Christopherson Column - An endorphin rush, after changing a tire?
I tried the first one and it didn’t budge. I put more of my might and mass into the effort, and still it stood firm. Then I gave it my absolute all, and, still, not a millimeter of movement was detected as I cranked on it and torqued my whole body.
So, in the midst of a sunny afternoon with temperatures creeping into the low-90s, my always helpful wife intervened, offering to give it a try. But it was no go for her, either. Then our youngest son, feeling that his strapping self could come particularly in handy at this moment, said he’d give it a go. But he, too, enjoyed no success.
My turn again. I suggested we move onto the next one in the hope of getting better results. Second verse, same as the first…
But then…progress! I was able to loosen the third one without tearing my shoulder out of its socket. And the fourth one, too, followed joyously by the fifth and sixth ones as well.
So it was back to the first two. Feeling more emboldened than a few minutes prior and with sweat dripping off my forehead onto the curb, I horsed those two lug nuts with every molecule of physical and mental will at my disposal and they had no choice but to loosen their death grip. With elation being felt all around, we were finally ready and able to jack up the car and change the tire.
Is it wrong that I think I actually felt an endorphin rush when the deed was done? Is successfully removing a flat tire and replacing it with a spare tire cause for…celebration?
It almost seems so, given the world we live in these days, where, for a fee, we can secure just about any service we want at any time and in any place.
When was the last time I changed a tire? I can’t even recall. Considering all the youth hockey trips we took over all those years, zig-zagging from one corner of Minnesota to another, I’d have to conclude that we had tremendous luck when it came to avoiding tire blowouts. You drive on all these interstates and see all these chunks of shredded, mangled rubber on the shoulders and you wonder, when is it our turn?
Luckily, it was never our turn.
A ‘weird sitch’
My wife and I and our two sons have a family group chat set up via text that we use most days. Given this, actual phone calls are much less frequent. So my wife and I have instructed our sons that on the occasions they feel compelled to call us out of the blue, if they are safe and everything is largely fine, they need to announce first and foremost that they are safe and everything is fine.
So while we were driving to the lake this past Saturday, our youngest son called and, while doing as instructed and telling us he was safe and everything was fine, he added that he was in a bit of a “weird sitch.” (That’s youth-speak for “situation.”) Asked what was up, he reported that while driving to pick up a friend, he’d driven over a piece of jagged metal that ripped into his rear passenger’s side tire.

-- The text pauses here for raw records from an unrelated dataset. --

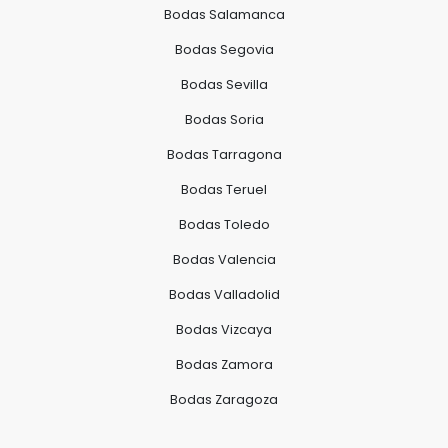
Bodas Salamanca
Bodas Segovia
Bodas Sevilla
Bodas Soria
Bodas Tarragona
Bodas Teruel
Bodas Toledo
Bodas Valencia
Bodas Valladolid
Bodas Vizcaya
Bodas Zamora
Bodas Zaragoza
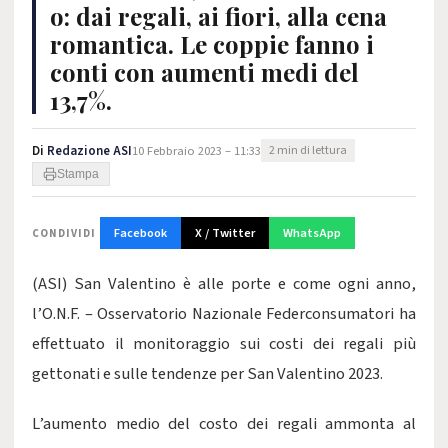
o: dai regali, ai fiori, alla cena
romantica. Le coppie fanno i
conti con aumenti medi del
13,7%.
Di
Redazione ASI
10 Febbraio 2023 – 11:33
2 min di lettura
Stampa
Facebook
X / Twitter
WhatsApp
CONDIVIDI
(ASI) San Valentino è alle porte e come ogni anno,
l’O.N.F. – Osservatorio Nazionale Federconsumatori ha
effettuato il monitoraggio sui costi dei regali più
gettonati e sulle tendenze per San Valentino 2023.
L’aumento medio del costo dei regali ammonta al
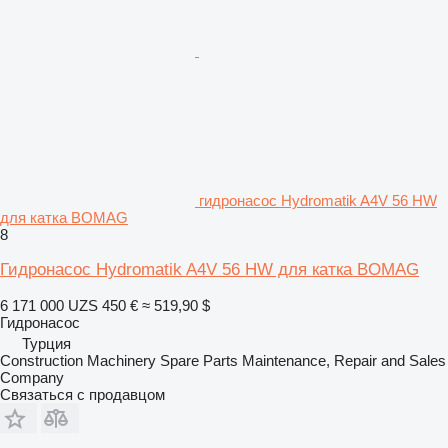
гидронасос Hydromatik A4V 56 HW
для катка BOMAG
8
Гидронасос Hydromatik A4V 56 HW для катка BOMAG
6 171 000 UZS
450 €
≈ 519,90 $
Гидронасос
Турция
Construction Machinery Spare Parts Maintenance, Repair and Sales
Company
Связаться с продавцом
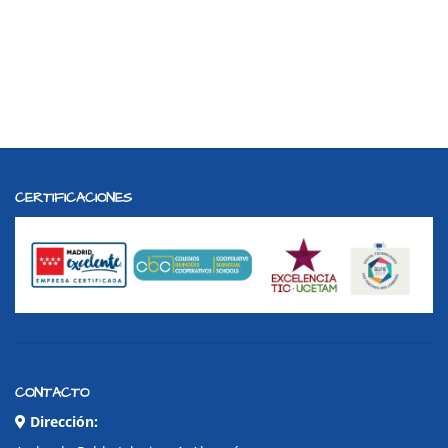
CERTIFICACIONES
CONTACTO
Dirección:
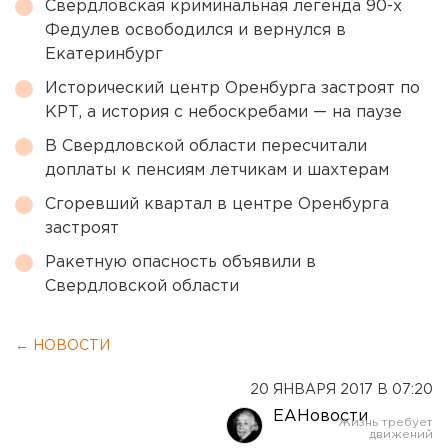
Свердловская криминальная легенда 90-х
Федулев освободился и вернулся в
Екатеринбург
Исторический центр Оренбурга застроят по
КРТ, а история с небоскребами — на паузе
В Свердловской области пересчитали
доплаты к пенсиям летчикам и шахтерам
Сгоревший квартал в центре Оренбурга
застроят
Ракетную опасность объявили в
Свердловской области
← НОВОСТИ
20 ЯНВАРЯ 2017 В 07:20
ЕАНовости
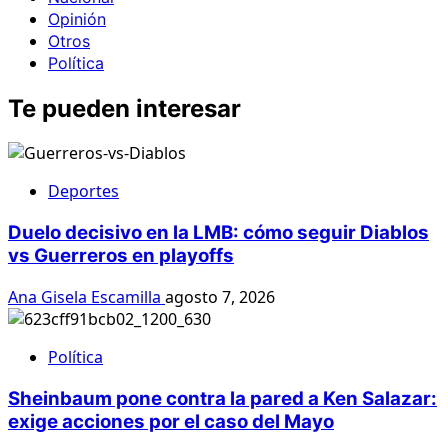
Opinión
Otros
Política
Te pueden interesar
Deportes
Duelo decisivo en la LMB: cómo seguir Diablos
vs Guerreros en playoffs
Ana Gisela Escamilla
agosto 7, 2026
Política
Sheinbaum pone contra la pared a Ken Salazar:
exige acciones por el caso del Mayo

So, I said, his “weird sitch” was a flat tire?
Yes, that was the weird sitch. We told him to get it to the nearest curb and leave it.
Back in town the next day, we drove to the scene and got started. When I couldn’t loosen the first two lug nuts, my wife was quick to point out that our vehicle insurance included roadside assistance and help was just a phone call away.
I would have rather left both of my torn-off arms in a white-knuckle grip on that jack handle/wrench, the result of a violent and bloody and gory failed attempt to loosen those two lugs, than make that call.
I probably changed my last tire right around the time I last changed my own oil and filter, soon after I got my driver’s license. I wanted my grandma’s hand-me-down 1973 Nova, my precious first ride, to have oil clear enough to see through. But it was off to college and a bigger city a couple years later, and when you see places like Jiffy Lube and the quick convenience they offer, paying someone to do the work for you soon becomes the norm.
The myriad of services that meet our every last need, no matter how minuscule, have multiplied almost infinitely in the decades since. That’s obviously good for many reasons, but there’s always a downside, and in this case it’s people who don’t know how to do some things for themselves that their parents and grandparents considered largely routine tasks back in the day.
And it can lead to a “weird sitch,” indeed. Not the flat tire itself in our particular case, but how satisfied I felt after I changed it.